======== EXTRACT PROVIDED ========

> -----Original Message-----
> From: GRIDPP2: Deployment and support of SRM and local storage management
> [mailto:[log in to unmask]] On Behalf Of Alessandra Forti
>
> Since Manc degraded with the upgrade we should look at the OS/DPM
> configuration.
Oxford is now EMI2 DPM on SL5 across the whole system, but we've
seen the problem in the past when we still had gLite 3.2 pool nodes
with an EMI1 head node. I think the only time we weren't aware of
the problem (which could equally well be because it didn't exist,
or that I did and we just didn't know) was when we had SL4 gLite 3.1
pool nodes.
We also have the 'fasterdata' TCP tweaks (I've copied the relevant bit
of our sysctl.conf below).
If we think this is related to the 'extra' streams, can we tweak the
BNL FTS transfers to just use one stream? I know that ought to be
less efficient under normal circumstances, but it might be interesting
to see what it does here.
Ewan
# From http://fasterdata.es.net/host-tuning/linux/
# increase TCP max buffer size setable using setsockopt()
# 16 MB with a few parallel streams is recommended for most 10G paths
# 32 MB might be needed for some very long end-to-end 10G or 40G paths
# Commented values are OS defaults, uncommented ones are fasterdata ones,
# Defaults tested between 20121018 and 20121105 to no obvious effect - Ewan
net.core.rmem_max = 16777216
#net.core.rmem_max = 131071
net.core.wmem_max = 16777216
#net.core.wmem_max = 131071
# increase Linux autotuning TCP buffer limits
# min, default, and max number of bytes to use
# (only change the 3rd value, and make it 16 MB or more)
net.ipv4.tcp_rmem = 4096 87380 16777216
#net.ipv4.tcp_rmem = 4096 87380 4194304
net.ipv4.tcp_wmem = 4096 65536 16777216
#net.ipv4.tcp_wmem = 4096 16384 4194304
# recommended to increase this for 10G NICS
net.core.netdev_max_backlog = 30000
#net.core.netdev_max_backlog = 1000
|

========

▶ SET TASK
According to the storage mailing-list message, what is Oxford now running across its whole system? Rely only on the storage mailing-list message when answering.

======== DATASET EXCERPT ========

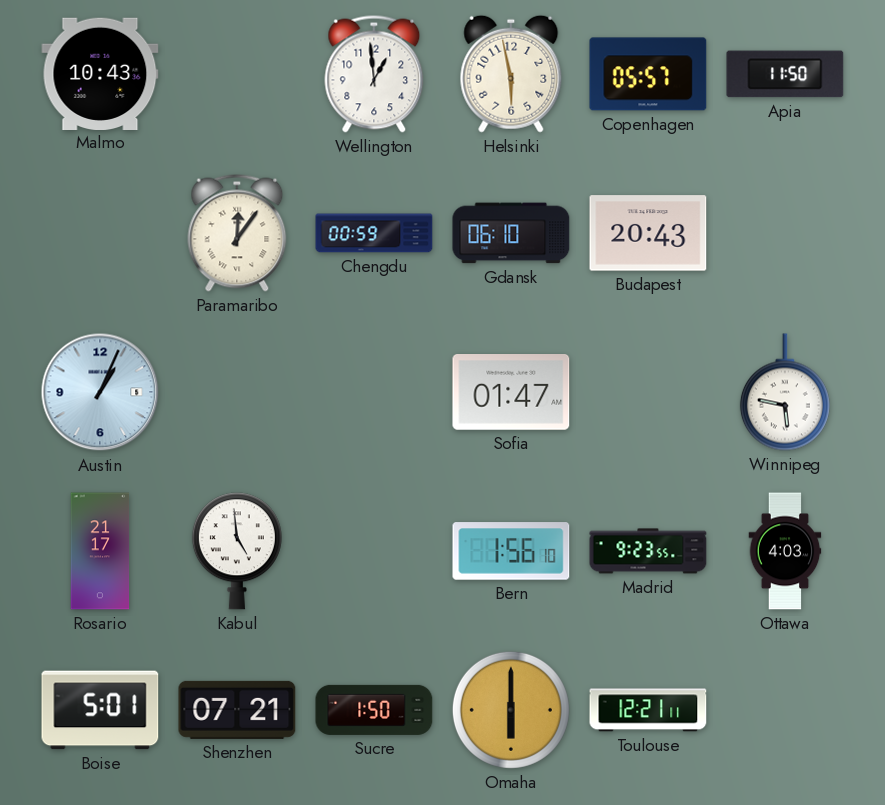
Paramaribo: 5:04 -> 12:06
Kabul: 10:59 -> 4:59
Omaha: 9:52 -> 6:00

========

▶ REPLY TO THE TASK
EMI2 DPM on SL5.